Intercropping, yes. One type of which is called Three Sisters, where you grow corn, climbing beans and squash together.

It is of course harder to do on industrial scale, but it probably beats doing row monocrops on your backyard.


In my experience it doesn't beat doing row monocrops in my backyard. It just turned into a big mess of plants shading each other, competing for nutrients, impossible to weed, etc. Never again. I'm native and I thought I would try it. Now I wonder how much of it is true and how much is romanticizing an idea that is a meme and sounds good.

https://growingfruit.org/t/3-sisters-the-original-survival-f...

"This story is an exaggeration which has been further glamorized by plant sellers and periodicals that cater to advertisers of natural or organic seeds and other products. In reality the practice was not widespread. The Farmer’s Almanac is rarely a source of factual information." - Richard

"Three sisters is a very inefficient way to grow corn. It is not the way many Amerindian tribes grew their corn as shown by the fields of corn grown by the 5 tribes of the Iroquois. It was used by some tribes, but only if they had corn, beans, and squash adapted to the growing method." - Fusion_power

Fusion_power usually knows what he is talking about, I recognize his name from Tomatoville where he is one of the best scientific posters and farmers around.


>Now I wonder how much of it is true and how much is romanticizing an idea that is a meme and sounds good.

I've long assumed that that's what is happening. Also, you can't just throw all three seeds in a hole and call it done, you have to start the corn and then later start the squash and then later start the beans. It's a whole process. It probably works in specific conditions, but in general normal yearly crop rotation to replenish nutrients with things grown in correctly spaced rows and such is likely to work better and be more labor efficient.
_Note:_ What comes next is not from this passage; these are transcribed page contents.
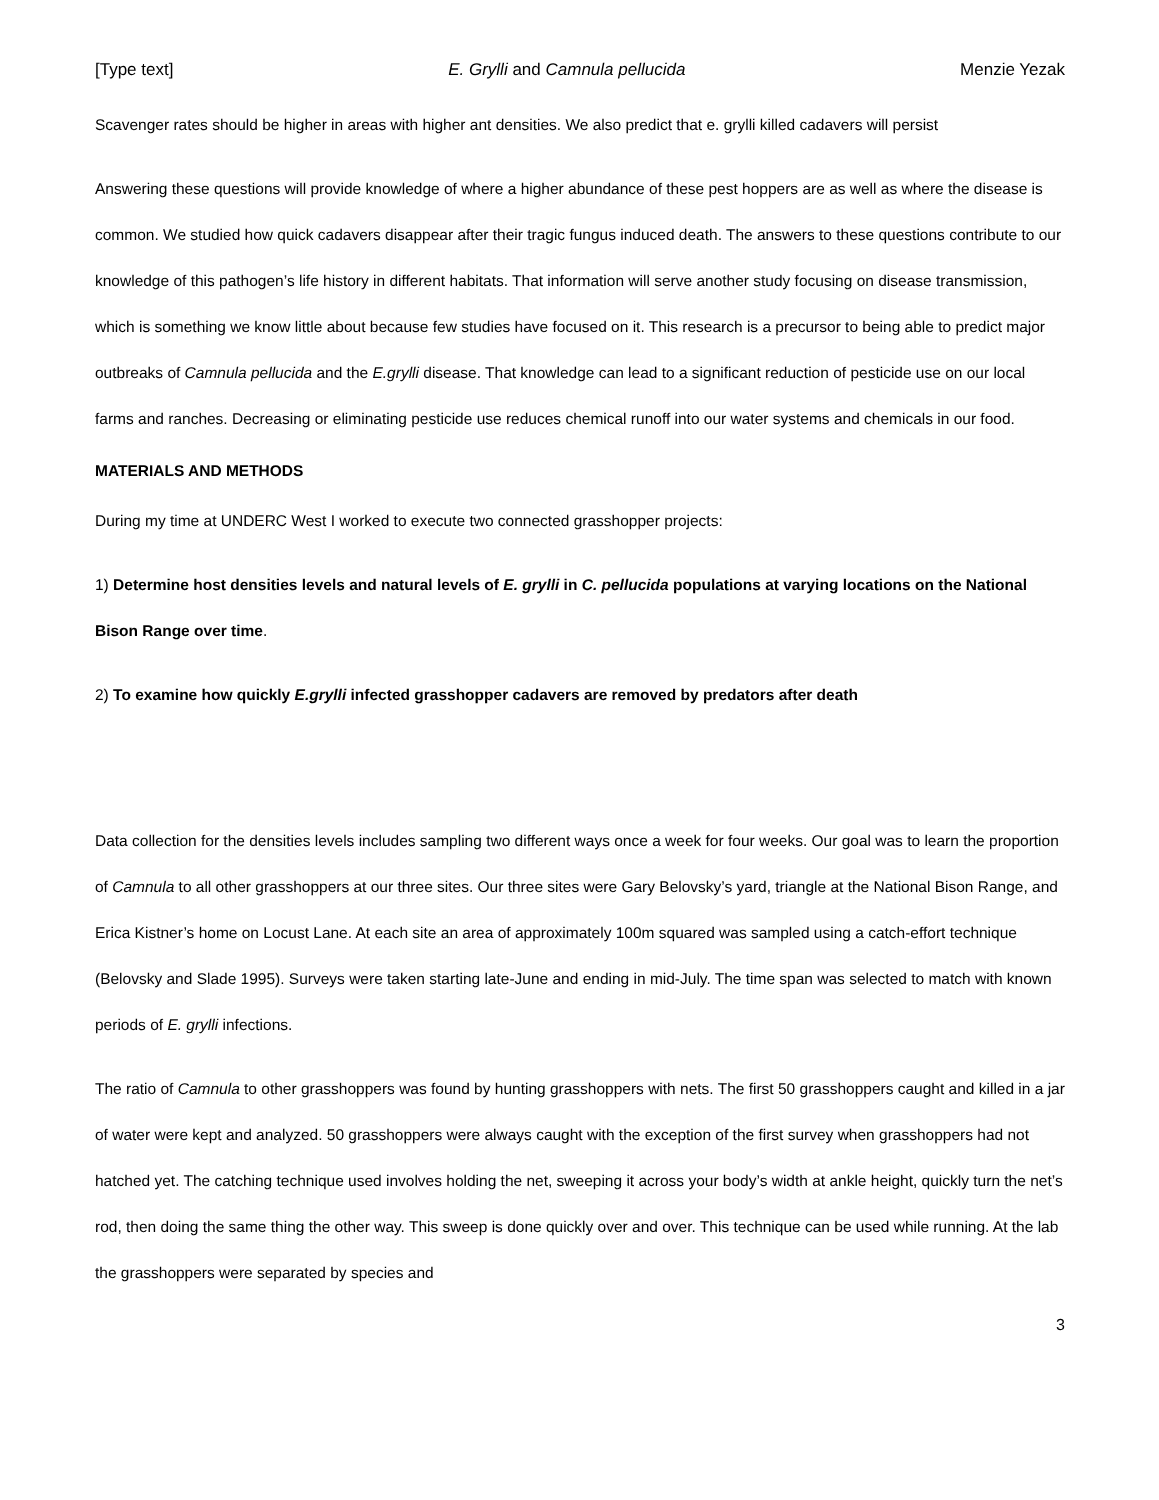[Type text] E. Grylli and Camnula pellucida Menzie Yezak
Scavenger rates should be higher in areas with higher ant densities. We also predict that e. grylli killed cadavers will persist
Answering these questions will provide knowledge of where a higher abundance of these pest hoppers are as well as where the disease is common. We studied how quick cadavers disappear after their tragic fungus induced death. The answers to these questions contribute to our knowledge of this pathogen’s life history in different habitats. That information will serve another study focusing on disease transmission, which is something we know little about because few studies have focused on it. This research is a precursor to being able to predict major outbreaks of Camnula pellucida and the E.grylli disease. That knowledge can lead to a significant reduction of pesticide use on our local farms and ranches. Decreasing or eliminating pesticide use reduces chemical runoff into our water systems and chemicals in our food.
MATERIALS AND METHODS
During my time at UNDERC West I worked to execute two connected grasshopper projects:
1) Determine host densities levels and natural levels of E. grylli in C. pellucida populations at varying locations on the National Bison Range over time.
2) To examine how quickly E.grylli infected grasshopper cadavers are removed by predators after death
Data collection for the densities levels includes sampling two different ways once a week for four weeks. Our goal was to learn the proportion of Camnula to all other grasshoppers at our three sites. Our three sites were Gary Belovsky’s yard, triangle at the National Bison Range, and Erica Kistner’s home on Locust Lane. At each site an area of approximately 100m squared was sampled using a catch-effort technique (Belovsky and Slade 1995). Surveys were taken starting late-June and ending in mid-July. The time span was selected to match with known periods of E. grylli infections.
The ratio of Camnula to other grasshoppers was found by hunting grasshoppers with nets. The first 50 grasshoppers caught and killed in a jar of water were kept and analyzed. 50 grasshoppers were always caught with the exception of the first survey when grasshoppers had not hatched yet. The catching technique used involves holding the net, sweeping it across your body’s width at ankle height, quickly turn the net’s rod, then doing the same thing the other way. This sweep is done quickly over and over. This technique can be used while running. At the lab the grasshoppers were separated by species and
3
Down here in Guatemala I see a large portion of corn fields have also planted beans but I've never seen squash intermixed.

The three sisters approach made it easier to grow crops as the climbing beans didn't need you to create something for the beans to climb. However it reduces your yields by a lot of all crops (the corn shaded the squash, the beans hurt the corn plant) and so it was a bad idea unless land is cheap and labor is expensive.

That isn't to say the idea is always bad, in some cases it can be good. You need to be careful as what seems good might have significant downsides that are hidden.


Exactly. Depending on the whatifs, balancing labor & op-ex vs yield might pencil out differently.

I'm very encouraged that we're discussing more than just maximizing yield. A luxury that the Green Revolution brought us. Huh, I hadn't thought of "permaculture" as a post-Green Revolution worldview before.


Indeed. There's upsides to this beyond the convenience of location, too -- for example, planting basil alongside tomatoes helps repel pests.